I am concerned about teachers who subjectively assess their students without a clear-cut and firm grading structure. Whether a student receives an “A” or and “F,” a “6” or a “1” in the classroom, that grade should be based on concrete evaluations and transparent to all stakeholders.
Grades need to be based on tangible items that kids can identify and understand. If a student doesn’t understand the grading system, or why they are been assessed, then their grade, no matter what it is, loses meaning. I recently spoke to one of my son’s teachers about a quarter grade. One of her evaluation items was initiative. My son’s grade wasn’t higher because he, in her opinion, did not show enough initiative. It’s hard to quantify initiative. My son did the work he was asked to do, but because he did not complete the work with an attitude that satisfied the teacher, he received a lower grade.
I once shared students with another teacher for one semester. At the end we sat down to record semester grades. I brought my grade book, and she brought hers. We began to compare notes. I quickly realized that we did not assess our shared students the same way. I shared the student’s score for my portion of the class, and then my colleague shared her score. With many students my colleague changed the mark the students had earned based on her own impression of how hard the student worked, or what grade she felt they student deserved. I was shocked. Does this type of subjective assessment have a place in a grading system when standardized test scores are given such a high priority in the overall performance of our schools?
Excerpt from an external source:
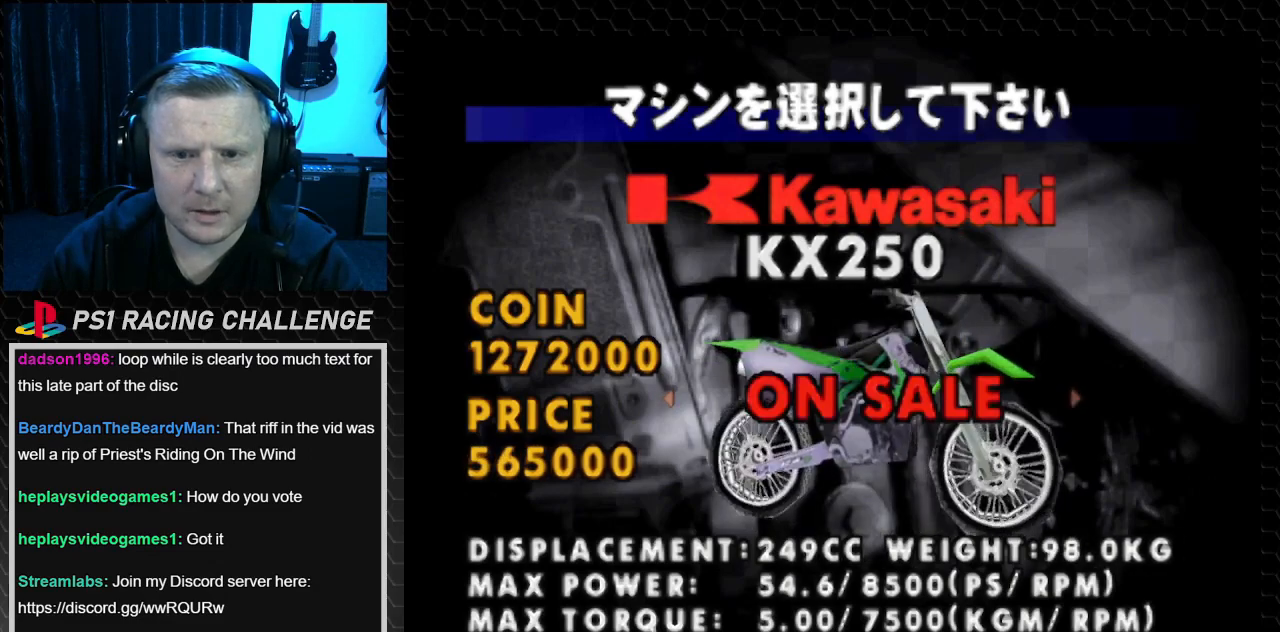
{"buttons": [], "events": []}
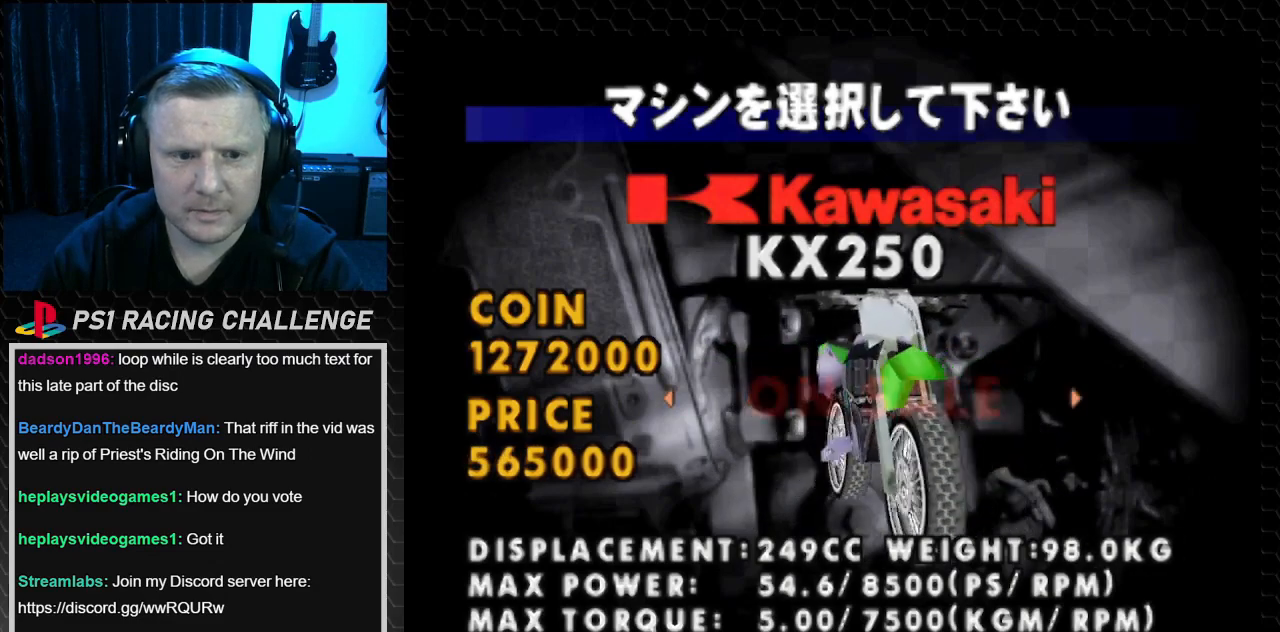
{"buttons": [], "events": []}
The feedback between teacher and student that is communicated through both classroom and testing marks is key to the educational progress of the student, and the educational effectiveness of the teacher. Grades should be as important to teachers as they are to students. However, grading philosophies and standards are as varied as the teachers who record them. While I fully support teacher independence and individuality, I wonder sometimes if the same independent spirit and individual personality should be applied to something as objective as pupil’s grades, especially those that go on the transcripts and could potentially hurt the students in their future academic endeavors.
Try and see it from the students’ perspective. We’ve all been there. I can remember taking a college course where the instructor refused to tell us how much our projects were worth until she completed our finals. What??? I remember thinking. How could I prioritize when I had no idea what was going to make or break my grade. Unfortunately, grades are not equally important to all students. Many students, especially younger kids, fail to understand the value of succeeding in the courses they take. One of our jobs is to teach the importance of good grades and draw connections to success outside the classroom.
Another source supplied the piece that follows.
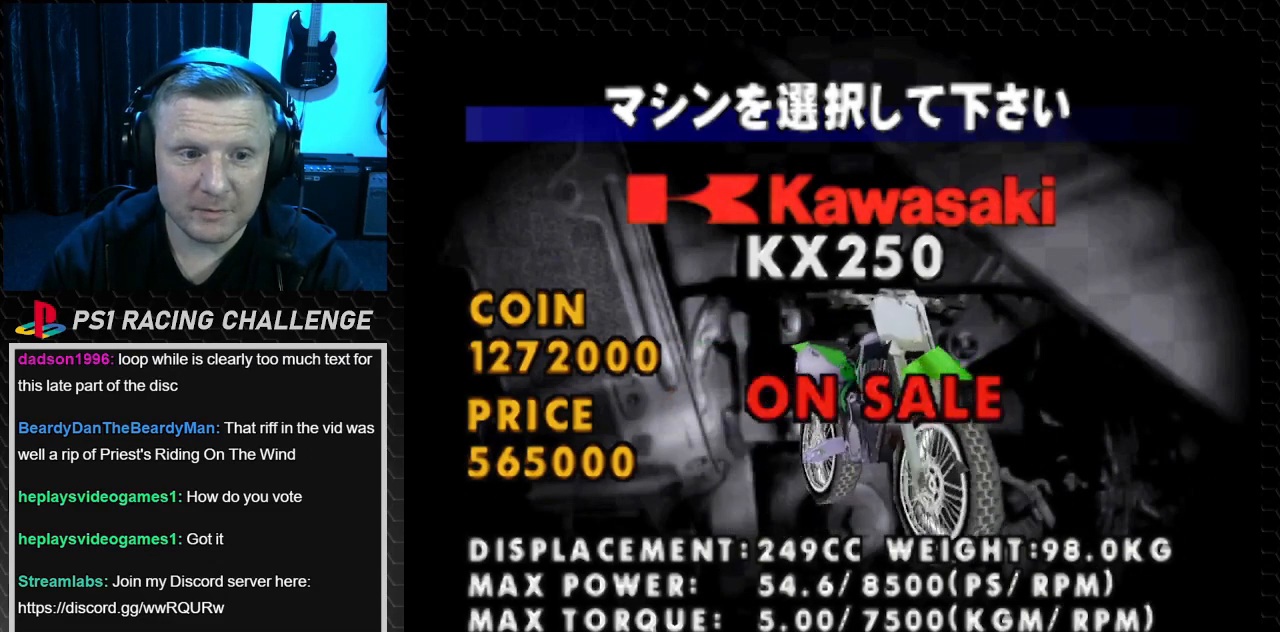
{"buttons": [], "events": []}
Grades do matter so they should matter to teachers. Take a look at your classes. How many kids do you fail each semester? If the numbers are very high, say greater that 50%, then maybe it’s time to take a look at how you are teaching. Sometimes it’s just a rotten class, or a few bad apples, and sometimes it’s the teacher. I have colleagues who regularly fail a large number of their students and yet stubbornly refuse to make changes to their curriculum, teaching style, or classroom personality. Teachers need to be willing to meet kids wherever they are, and then teach them to be successful in whatever subject matter we are teaching. It’s not easy. Sometimes we have to make changes. But that’s our jobs.
I teach project-based courses, so my grading is designed for that type of course. What I do may not work for all teachers and all subjects. I use rubrics for all of my assignments and I grade on a point system. I design the rubrics myself based on whatever content and standards I am teaching. Each area is given a certain number of points that when added together equate to a total score that corresponds to a letter grade. Most, but not all, of the time I follow the standard 90-100% A, 80-89% B, and so on. Some teachers argue that a 90% is really an A-, but I always count anything that breaks the 90% threshold as an “A.”
Most of the time I give the student the rubric I use for grading before I score their projects, so that they can see exactly upon what it is they will be evaluated. To me its fair disclosure. I always hated when teachers “surprised” me by testing on something I didn’t expect, or adding in points of evaluation after I had submitted my work. I also offer students the opportunity to resubmit for points after my initial evaluation if there are areas of weakness they want to improve upon.
The most important thing to me is that my students “get it,” that they learn the material. If that means the students need to revise, edit, and resubmit then that’s all right with me. (I almost never submit any of these essays without pouring over them a number of times and letting them sit for at least a few days, sometimes longer.) Many teachers would argue that this type of revision should be done before the assignments' due dates. I don’t disagree with that, but I do think that kids need to be taught the process.
While I am still struggling with the concept and implementation of frequent common formative assessment, and I will always support a teachers independence in the classroom, and while I am frustrated by the current level of emphasis placed on standardized test scores, and the ensuing death of the high-school elective I see brewing, I do think that some type of objective, formal, consistent grading method across subject matter and grade levels could be a useful and important reform. If rubrics are the method of the day, then lets all use them on not only assignments, but quarter and semester grades as well. If it’s something else, that’s fine too. We teachers are committed to educating our kids and motivating their personal success so we need to get organized and consistent about the way we assess our students and the grades that we record.